Reproduce the following records exactly from the line containing "- White background" onward, ending with the last line and including it.

MATERIAL SUPPLIED Block Start

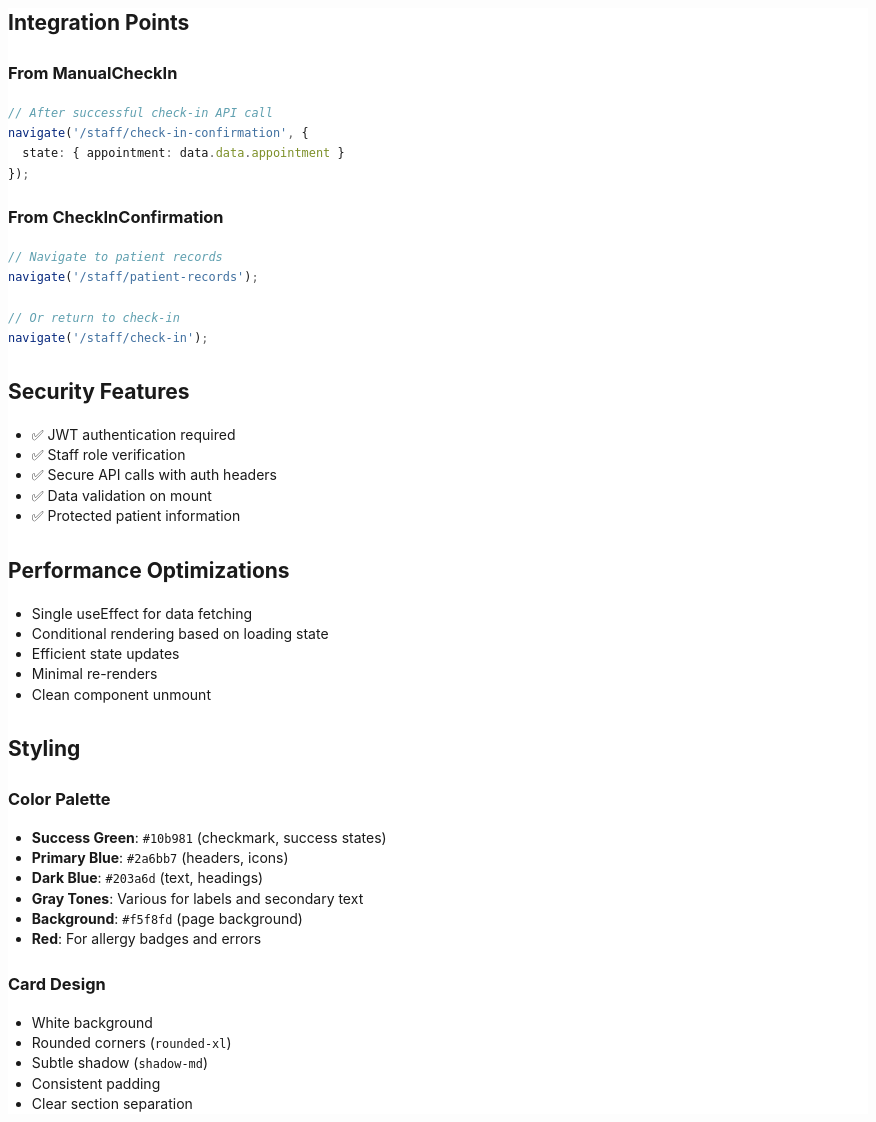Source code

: ## Integration Points

### From ManualCheckIn
```typescript
// After successful check-in API call
navigate('/staff/check-in-confirmation', { 
  state: { appointment: data.data.appointment } 
});
```

### From CheckInConfirmation
```typescript
// Navigate to patient records
navigate('/staff/patient-records');

// Or return to check-in
navigate('/staff/check-in');
```

## Security Features
- ✅ JWT authentication required
- ✅ Staff role verification
- ✅ Secure API calls with auth headers
- ✅ Data validation on mount
- ✅ Protected patient information

## Performance Optimizations
- Single useEffect for data fetching
- Conditional rendering based on loading state
- Efficient state updates
- Minimal re-renders
- Clean component unmount

## Styling

### Color Palette
- **Success Green**: `#10b981` (checkmark, success states)
- **Primary Blue**: `#2a6bb7` (headers, icons)
- **Dark Blue**: `#203a6d` (text, headings)
- **Gray Tones**: Various for labels and secondary text
- **Background**: `#f5f8fd` (page background)
- **Red**: For allergy badges and errors

### Card Design
- White background
- Rounded corners (`rounded-xl`)
- Subtle shadow (`shadow-md`)
- Consistent padding
- Clear section separation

MATERIAL SUPPLIED Block End

◆ **SOLVED PROBLEM**:
- White background
- Rounded corners (`rounded-xl`)
- Subtle shadow (`shadow-md`)
- Consistent padding
- Clear section separation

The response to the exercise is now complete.